My telephone was ringing as Bunty and I came back into the house after our morning walk and although I broke into a lope to reach it I was still only halfway across the breakfast room when Pallister disappeared through my door with a withering look at me over his shoulder. He was holding out the earpiece towards me when I caught up with him and spoke in a chilly voice even by his standards.

‘A young gentleman, madam.’ This of course was exactly what Pallister feared a private telephone was for and it was hard to say whether distaste or pity was the chief ingredient in his expression as he withdrew. Little I cared.

‘Dandy?’ said Alec’s voice, and despite everything my heart lifted a bit.

‘Alec, I need to speak to you most seriously,’ I began, shrugging off my coat and pointing Bunty fiercely towards her rug.

‘Yes, but since I telephoned to you, dear,’ said Alec in his most amused drawl, ‘I’m afraid you shall have to wait.’ I heard the click of him resettling his pipe and waited for him to go on. This appearance of such extreme relaxation had to be a deliberate act, for if it were not why had he rung me?

‘I have had the most peculiar interview with old Cousin Gregory,’ Alec said. ‘Last evening in his library. I was invited, not for dinner but to come and see him at ten o’clock and was bundled in and upstairs like a chorus girl being brought to a stag party. Then we had a long talk about Cara.’ Alec must have heard me catch my breath and correctly interpreting my interest he dispelled it immediately. ‘Nothing to the point of our investigation, Dandy, just generally, you know. I think the poor old boy can’t be getting much of a chance to talk about her. Lena’s act of “grief to the point of distraction” is still going strong. And as you know he has no time for Clemence, so I daresay he’s just had to bottle it. He looks ten years older.’

‘And?’ I said, beginning to feel disappointed. ‘Would you like me to visit and “draw him out”?’

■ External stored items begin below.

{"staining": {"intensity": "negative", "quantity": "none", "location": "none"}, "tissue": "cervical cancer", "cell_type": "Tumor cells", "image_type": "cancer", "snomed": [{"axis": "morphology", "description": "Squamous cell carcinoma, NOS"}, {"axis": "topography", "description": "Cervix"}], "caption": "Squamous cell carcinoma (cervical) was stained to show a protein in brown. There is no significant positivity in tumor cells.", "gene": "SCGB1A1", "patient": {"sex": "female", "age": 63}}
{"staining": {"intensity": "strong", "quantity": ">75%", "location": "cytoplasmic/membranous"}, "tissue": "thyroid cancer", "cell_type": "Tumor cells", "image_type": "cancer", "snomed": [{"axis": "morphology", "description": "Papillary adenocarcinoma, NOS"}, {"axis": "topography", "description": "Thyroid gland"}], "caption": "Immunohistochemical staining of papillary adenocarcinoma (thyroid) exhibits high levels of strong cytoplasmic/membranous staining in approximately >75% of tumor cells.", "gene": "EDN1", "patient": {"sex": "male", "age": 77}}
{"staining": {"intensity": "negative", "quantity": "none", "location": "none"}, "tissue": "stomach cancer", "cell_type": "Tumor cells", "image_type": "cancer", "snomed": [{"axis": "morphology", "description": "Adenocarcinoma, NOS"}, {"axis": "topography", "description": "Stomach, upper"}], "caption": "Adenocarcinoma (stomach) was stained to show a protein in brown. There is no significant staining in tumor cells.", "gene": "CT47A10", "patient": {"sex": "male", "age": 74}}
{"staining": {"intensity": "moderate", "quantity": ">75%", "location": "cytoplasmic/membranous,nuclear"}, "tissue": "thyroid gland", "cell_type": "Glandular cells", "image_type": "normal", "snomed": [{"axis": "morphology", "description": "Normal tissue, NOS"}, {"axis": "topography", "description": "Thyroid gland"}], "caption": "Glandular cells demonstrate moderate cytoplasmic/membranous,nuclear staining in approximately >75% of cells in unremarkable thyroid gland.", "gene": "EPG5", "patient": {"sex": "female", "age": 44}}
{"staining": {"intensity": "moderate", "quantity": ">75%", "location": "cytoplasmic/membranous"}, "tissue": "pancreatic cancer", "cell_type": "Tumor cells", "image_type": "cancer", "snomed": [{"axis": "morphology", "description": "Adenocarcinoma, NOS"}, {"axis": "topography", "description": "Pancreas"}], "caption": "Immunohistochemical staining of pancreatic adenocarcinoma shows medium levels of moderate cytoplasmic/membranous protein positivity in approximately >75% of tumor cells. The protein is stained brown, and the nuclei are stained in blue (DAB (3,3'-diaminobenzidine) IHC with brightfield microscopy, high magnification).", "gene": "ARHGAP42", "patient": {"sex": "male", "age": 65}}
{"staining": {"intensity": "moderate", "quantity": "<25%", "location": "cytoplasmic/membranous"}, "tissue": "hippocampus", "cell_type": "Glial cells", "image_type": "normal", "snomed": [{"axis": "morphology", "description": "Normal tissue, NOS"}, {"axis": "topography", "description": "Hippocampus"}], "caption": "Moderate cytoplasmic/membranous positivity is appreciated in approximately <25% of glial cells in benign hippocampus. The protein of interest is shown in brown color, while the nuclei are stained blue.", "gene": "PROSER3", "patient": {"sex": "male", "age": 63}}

‘Stop interrupting,’ said Alec. ‘I’m getting to something important. Two things, actually, and I hardly know which is more startling. First thing: Gregory wanted to assure me that I was to remain his heir. That in itself I’m sure you will agree is nothing, but he was vociferous on the topic of my marrying Clemence.’

‘What?’ I said, before I could help myself. ‘Alec, are you…?’ I had been going to say ‘mad’, but bit my lip just in time. Clemence? Clemence knew. She at least knew something. I was sure she did. ‘Are you to be a Mr Collins after all then?’ I finished lamely.

‘Concentrate, Dandy, please,’ he said, and his tone told me that at least I had managed to conceal the extent of my fright. ‘Cousin Gregory, talking around and around, and never quite saying it exactly or even hinting at why, has let me know that if I marry Clemence I am to be disinherited and the estate will pass to another branch of the family entirely. Now what do you make of that?’

‘He knows something,’ I said. ‘He must know that Clemence was bound up with Cara’s death. But why on earth…? Have we got it wrong, then? Is it all Clemence and nothing to do with Lena after all? Because why should Mr Duffy be so down on Clemence alone?’

‘That brings me to the second item,’ said Alec. ‘He’s not concentrating on Clemence. Far from it. He told me that he is going to divorce his wife.’

I was speechless, my mind racing but failing to find a thought to grasp and hold.

‘He is divorcing Lena,’ Alec went on, ‘settling the Canadian property on Clemence, who we can only assume is to be packed off there, and handing the estates over to me.’

It is to my shame that what should have been the least important of these points, that Alec might be coming to live on the Duffys’ Perthshire estate after all, lodged in my mind as firmly as all the others.

‘How can he divorce her?’ I said. ‘You mean he is to let her divorce him?’ Even that was a ludicrous notion. Mr Duffy, stiff, proper and sixty-five, allowing himself to be photographed at an hotel with a girl hired for the purpose. But Alec was adamant.

‘He can’t just cast her off with no grounds,’ I said.

‘He has grounds,’ said Alec. ‘“I will have no trouble producing grounds” were his exact words, and you’ve no idea how grim he looked when he said it.’